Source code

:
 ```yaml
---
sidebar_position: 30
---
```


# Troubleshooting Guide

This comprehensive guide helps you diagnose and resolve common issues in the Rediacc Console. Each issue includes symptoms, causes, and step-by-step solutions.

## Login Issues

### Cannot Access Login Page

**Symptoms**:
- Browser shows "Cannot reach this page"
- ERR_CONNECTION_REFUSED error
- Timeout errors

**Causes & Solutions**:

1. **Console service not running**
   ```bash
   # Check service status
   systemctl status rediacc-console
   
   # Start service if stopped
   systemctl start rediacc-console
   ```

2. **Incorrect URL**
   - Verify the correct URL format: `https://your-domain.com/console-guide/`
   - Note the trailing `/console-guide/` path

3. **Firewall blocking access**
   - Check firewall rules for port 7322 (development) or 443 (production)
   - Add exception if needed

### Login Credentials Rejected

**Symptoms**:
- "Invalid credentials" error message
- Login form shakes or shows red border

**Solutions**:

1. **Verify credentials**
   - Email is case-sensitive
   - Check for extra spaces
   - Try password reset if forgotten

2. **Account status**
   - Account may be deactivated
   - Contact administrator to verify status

▶ **What you are asked to do**
Print the data above exactly as it reads.

▶ **Response below**
Source code

:
 ```yaml
---
sidebar_position: 30
---
```


# Troubleshooting Guide

This comprehensive guide helps you diagnose and resolve common issues in the Rediacc Console. Each issue includes symptoms, causes, and step-by-step solutions.

## Login Issues

### Cannot Access Login Page

**Symptoms**:
- Browser shows "Cannot reach this page"
- ERR_CONNECTION_REFUSED error
- Timeout errors

**Causes & Solutions**:

1. **Console service not running**
   ```bash
   # Check service status
   systemctl status rediacc-console
   
   # Start service if stopped
   systemctl start rediacc-console
   ```

2. **Incorrect URL**
   - Verify the correct URL format: `https://your-domain.com/console-guide/`
   - Note the trailing `/console-guide/` path

3. **Firewall blocking access**
   - Check firewall rules for port 7322 (development) or 443 (production)
   - Add exception if needed

### Login Credentials Rejected

**Symptoms**:
- "Invalid credentials" error message
- Login form shakes or shows red border

**Solutions**:

1. **Verify credentials**
   - Email is case-sensitive
   - Check for extra spaces
   - Try password reset if forgotten

2. **Account status**
   - Account may be deactivated
   - Contact administrator to verify status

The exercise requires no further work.